Between the Lines #3: Carlos Gómez

For this third edition of Between the Lines, we’ll be looking into Spanish (EU) localization and Project Management with Carlos Gómez, Project Manager and Translator.

Hi Carlos! Can you please introduce yourself?

Hello! I’m Carlos Gómez. I’ve been working in the localization industry for nearly 5 years now, and specifically in the games industry for 3. I studied a translation and interpreting degree at the university, and my localization career started as a Localization Engineer for a major localization services provider.

This helped me grow my skill set, which helped me eventually land a job at MY.GAMES, where I still work as a Localization Manager and Spanish Localization Editor, and overseeing all things localization related around there. As much as I enjoy video games, my main hobby and what takes most of my time and money is live music, and I attend +150 gigs a year on average (not in 2020!).

Do you have any favorite genre? A particular title that stuck with you?

I’m a huge fan of espionage and infiltration games, where you need to go unnoticed as much as possible. An absolute favorite of mine is the Metal Gear series (and any games from Hideo Kojima), but I’m also a big fan of the Splinter Cell and Hitman series. But I will play anything you throw at me, which is why I have what seems to be an infinite backlog of games to be played.

How did you start your career in the games industry?

3 years ago, I was approaching a full-blown burnout with my former employer, so I decided to start actively looking for a new job, and I saw a job posting from a gaming company based in Amsterdam, my.com (recently rebranded as MY.GAMES). The job posting matched all of the skills I had been acquiring and mastering for two years in an extremely demanding corporate environment, so I decided to apply and go for it… and here I am, three years later!

● **GIVEN DATA**

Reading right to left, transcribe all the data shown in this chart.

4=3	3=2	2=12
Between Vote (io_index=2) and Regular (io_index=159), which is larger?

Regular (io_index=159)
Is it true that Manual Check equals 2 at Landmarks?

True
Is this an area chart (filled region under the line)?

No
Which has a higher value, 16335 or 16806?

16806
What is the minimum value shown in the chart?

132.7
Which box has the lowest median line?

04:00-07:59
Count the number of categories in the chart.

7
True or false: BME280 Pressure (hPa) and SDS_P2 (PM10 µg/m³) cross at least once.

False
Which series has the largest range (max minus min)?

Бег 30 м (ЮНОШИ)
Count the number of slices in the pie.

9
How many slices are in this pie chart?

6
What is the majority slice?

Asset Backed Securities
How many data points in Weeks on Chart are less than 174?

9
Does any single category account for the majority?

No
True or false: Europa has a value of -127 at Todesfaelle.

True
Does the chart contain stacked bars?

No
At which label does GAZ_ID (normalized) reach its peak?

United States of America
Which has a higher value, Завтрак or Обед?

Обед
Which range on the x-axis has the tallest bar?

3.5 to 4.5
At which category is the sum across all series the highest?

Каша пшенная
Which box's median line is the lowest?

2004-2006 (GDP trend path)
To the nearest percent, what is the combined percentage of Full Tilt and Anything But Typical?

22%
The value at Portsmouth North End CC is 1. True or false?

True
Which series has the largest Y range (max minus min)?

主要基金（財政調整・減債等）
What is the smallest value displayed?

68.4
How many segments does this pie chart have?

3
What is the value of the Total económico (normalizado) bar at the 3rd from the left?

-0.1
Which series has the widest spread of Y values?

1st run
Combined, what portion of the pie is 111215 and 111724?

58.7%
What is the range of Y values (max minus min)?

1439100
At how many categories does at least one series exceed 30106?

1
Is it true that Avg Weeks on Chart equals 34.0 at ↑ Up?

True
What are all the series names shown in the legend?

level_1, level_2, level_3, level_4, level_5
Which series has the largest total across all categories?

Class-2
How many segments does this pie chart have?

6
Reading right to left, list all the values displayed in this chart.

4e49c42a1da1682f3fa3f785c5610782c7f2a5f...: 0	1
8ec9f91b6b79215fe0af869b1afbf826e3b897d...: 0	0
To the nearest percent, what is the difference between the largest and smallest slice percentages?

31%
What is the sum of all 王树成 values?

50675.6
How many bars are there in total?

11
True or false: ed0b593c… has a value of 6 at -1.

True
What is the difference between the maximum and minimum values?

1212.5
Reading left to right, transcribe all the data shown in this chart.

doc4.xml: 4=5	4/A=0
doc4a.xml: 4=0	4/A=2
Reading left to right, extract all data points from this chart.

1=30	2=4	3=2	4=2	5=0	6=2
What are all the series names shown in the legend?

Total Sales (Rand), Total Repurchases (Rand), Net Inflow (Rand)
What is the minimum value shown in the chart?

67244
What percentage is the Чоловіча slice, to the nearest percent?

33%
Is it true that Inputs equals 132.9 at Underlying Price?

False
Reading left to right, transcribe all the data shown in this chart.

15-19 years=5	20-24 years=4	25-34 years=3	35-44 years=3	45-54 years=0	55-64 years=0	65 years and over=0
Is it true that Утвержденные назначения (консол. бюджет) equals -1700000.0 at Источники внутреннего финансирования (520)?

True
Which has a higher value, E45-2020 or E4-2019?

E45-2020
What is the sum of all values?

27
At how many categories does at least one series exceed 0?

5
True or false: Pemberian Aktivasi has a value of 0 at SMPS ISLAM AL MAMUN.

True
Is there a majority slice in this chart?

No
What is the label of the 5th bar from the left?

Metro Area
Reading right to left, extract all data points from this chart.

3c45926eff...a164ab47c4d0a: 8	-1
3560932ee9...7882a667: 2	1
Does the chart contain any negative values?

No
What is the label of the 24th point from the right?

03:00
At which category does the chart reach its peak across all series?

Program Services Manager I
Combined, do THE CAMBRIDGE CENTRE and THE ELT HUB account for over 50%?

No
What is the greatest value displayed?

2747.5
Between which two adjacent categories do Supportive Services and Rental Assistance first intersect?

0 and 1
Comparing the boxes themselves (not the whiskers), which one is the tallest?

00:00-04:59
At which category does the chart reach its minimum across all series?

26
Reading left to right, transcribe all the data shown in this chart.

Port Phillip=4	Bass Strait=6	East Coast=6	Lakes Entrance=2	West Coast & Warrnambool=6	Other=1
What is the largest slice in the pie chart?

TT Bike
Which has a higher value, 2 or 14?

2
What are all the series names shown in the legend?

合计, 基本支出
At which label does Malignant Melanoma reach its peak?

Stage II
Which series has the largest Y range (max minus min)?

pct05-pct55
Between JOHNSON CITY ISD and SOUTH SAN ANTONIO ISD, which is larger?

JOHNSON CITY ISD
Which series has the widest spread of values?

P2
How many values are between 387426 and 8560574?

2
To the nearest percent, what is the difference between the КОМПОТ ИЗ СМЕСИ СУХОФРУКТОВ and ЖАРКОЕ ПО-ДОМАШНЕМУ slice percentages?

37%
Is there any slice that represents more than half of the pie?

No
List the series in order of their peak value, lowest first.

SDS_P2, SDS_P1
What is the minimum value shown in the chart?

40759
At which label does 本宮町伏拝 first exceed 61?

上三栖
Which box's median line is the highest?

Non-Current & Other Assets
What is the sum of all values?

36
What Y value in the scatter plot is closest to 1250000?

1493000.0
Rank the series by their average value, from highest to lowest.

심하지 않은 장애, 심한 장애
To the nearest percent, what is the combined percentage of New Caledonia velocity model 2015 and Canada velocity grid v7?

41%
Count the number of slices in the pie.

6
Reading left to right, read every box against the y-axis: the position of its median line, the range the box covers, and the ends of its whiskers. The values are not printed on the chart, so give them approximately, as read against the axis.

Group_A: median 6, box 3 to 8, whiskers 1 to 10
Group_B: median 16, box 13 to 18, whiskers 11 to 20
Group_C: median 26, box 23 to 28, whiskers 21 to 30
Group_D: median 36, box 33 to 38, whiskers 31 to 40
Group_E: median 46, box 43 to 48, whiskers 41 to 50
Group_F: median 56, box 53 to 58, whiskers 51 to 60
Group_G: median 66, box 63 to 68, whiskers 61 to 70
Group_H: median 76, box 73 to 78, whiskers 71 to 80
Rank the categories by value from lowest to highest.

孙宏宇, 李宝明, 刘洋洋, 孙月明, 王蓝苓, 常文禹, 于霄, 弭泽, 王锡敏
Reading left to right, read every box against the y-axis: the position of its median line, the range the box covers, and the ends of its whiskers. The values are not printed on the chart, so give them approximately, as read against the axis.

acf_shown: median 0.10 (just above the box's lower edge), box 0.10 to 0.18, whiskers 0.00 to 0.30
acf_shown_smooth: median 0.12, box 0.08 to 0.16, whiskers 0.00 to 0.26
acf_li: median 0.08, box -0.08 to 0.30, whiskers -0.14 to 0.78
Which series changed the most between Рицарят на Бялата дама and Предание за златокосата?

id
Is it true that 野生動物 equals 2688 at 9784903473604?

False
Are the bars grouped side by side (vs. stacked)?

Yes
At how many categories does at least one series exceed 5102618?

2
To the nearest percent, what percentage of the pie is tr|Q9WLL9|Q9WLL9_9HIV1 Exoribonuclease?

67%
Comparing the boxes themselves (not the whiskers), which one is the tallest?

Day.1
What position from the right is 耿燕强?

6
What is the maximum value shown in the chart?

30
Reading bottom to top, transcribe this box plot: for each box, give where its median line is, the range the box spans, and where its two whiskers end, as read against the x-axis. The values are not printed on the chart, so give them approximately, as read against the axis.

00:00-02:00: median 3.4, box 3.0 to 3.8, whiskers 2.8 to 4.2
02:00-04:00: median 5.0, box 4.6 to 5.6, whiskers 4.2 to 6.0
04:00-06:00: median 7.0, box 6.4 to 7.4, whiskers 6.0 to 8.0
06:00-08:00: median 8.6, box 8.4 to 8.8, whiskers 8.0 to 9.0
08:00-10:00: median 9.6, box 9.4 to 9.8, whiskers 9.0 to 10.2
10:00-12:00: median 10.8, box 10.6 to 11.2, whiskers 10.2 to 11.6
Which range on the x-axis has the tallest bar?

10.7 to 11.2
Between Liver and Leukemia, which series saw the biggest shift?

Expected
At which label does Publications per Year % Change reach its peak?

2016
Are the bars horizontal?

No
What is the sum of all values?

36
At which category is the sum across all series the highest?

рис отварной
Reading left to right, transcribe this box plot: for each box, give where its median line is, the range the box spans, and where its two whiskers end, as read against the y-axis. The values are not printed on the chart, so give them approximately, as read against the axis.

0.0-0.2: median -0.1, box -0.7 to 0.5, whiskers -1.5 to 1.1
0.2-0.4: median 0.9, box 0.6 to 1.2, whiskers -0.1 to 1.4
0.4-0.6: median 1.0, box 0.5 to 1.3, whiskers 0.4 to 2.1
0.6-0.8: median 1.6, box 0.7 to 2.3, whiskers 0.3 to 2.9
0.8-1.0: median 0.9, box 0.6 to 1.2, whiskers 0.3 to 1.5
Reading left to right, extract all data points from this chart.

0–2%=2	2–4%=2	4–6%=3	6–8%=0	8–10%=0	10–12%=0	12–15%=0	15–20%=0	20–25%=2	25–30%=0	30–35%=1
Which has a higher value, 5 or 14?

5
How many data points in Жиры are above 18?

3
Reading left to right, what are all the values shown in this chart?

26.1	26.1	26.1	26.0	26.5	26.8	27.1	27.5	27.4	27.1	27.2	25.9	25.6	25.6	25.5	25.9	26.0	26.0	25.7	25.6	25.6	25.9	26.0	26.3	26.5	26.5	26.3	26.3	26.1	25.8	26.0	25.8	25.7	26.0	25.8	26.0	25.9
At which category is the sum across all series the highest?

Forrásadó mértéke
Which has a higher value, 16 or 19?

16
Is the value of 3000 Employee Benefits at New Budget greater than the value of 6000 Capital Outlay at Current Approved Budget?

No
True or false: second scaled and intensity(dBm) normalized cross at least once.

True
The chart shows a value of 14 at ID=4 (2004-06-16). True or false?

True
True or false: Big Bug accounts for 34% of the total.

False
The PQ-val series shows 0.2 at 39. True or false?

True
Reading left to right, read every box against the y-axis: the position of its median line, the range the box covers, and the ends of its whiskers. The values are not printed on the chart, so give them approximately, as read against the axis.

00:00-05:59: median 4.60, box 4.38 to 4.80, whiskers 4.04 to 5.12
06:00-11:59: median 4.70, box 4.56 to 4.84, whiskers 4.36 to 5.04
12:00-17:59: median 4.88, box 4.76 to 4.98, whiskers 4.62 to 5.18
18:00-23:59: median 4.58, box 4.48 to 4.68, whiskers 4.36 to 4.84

● **REQUIRED TASKS**
A: Rewrite the passage of the interview with Carlos Gómez that begins at the words "Hello! I’m Carlos" and stops after "localization services provider.", replacing "Localization Engineer" with "Localization Specialist".
B: Pick up the interview with Carlos Gómez where it stops and carry it forward.

● **RESPONSE LIST**
A:
Hello! I’m Carlos Gómez. I’ve been working in the localization industry for nearly 5 years now, and specifically in the games industry for 3. I studied a translation and interpreting degree at the university, and my localization career started as a Localization Specialist for a major localization services provider.

B:
I started off as a localization project manager, handling all of the internal projects from the company, from PC and console MMOs (Skyforge, Armored Warfare…) to some smaller mobile projects (Hustle Castle, Evolution 2, Juggernaut Wars…). Some time later, it was decided that Conqueror’s Blade, one of our flagship projects in the recent years, would have a Spanish version, so I gladly moved into an editor position, closer to my translation background, and localized the entire project into Spanish mostly by myself. Since then, I have also done the Spanish localization of Warface: Breakout, which released successfully for PS4 and Xbox One merely a few weeks ago completely localized into Spanish, and I keep managing the localization process for Conqueror’s Blade into all its supported languages.

Do you have any advice for newcomers who want to establish their translation business?

I myself am not a freelancer, but a full time office worker, so I should not go around preaching about setting your own business. But anyway, my two cents: do not accept miserable rates (or work for free) just because you are just starting. Also, if you studied anything translation-related at university, there’s a big chance no one explained you how to pay your taxes, set yourself up as a freelancer, and other core parts of the job, so try to figure that out before stepping out into the world. Start building the house from the foundation, not the roof.

Which title you have worked on are you most proud of, and why?

I guess the apple of my eyes would be Conqueror’s Blade, which is the first project for which I did the Spanish localization in full, from tip to toe. Given the size of this MMORPG, it was quite a task to undertake on one’s own, while keeping working on a number of other projects and tasks in the day to day life. I am very proud of the end result, and the Spanish version has great results month after month since its launch more than a year ago.

How can we get in touch with you?

I’m not one to put myself “out there” very often, but feel free to reach out via LinkedIn.

Thank you!

Note: This series was inspired by the Interviews with Localizers series by Jennifer O’Donnell with prior approval.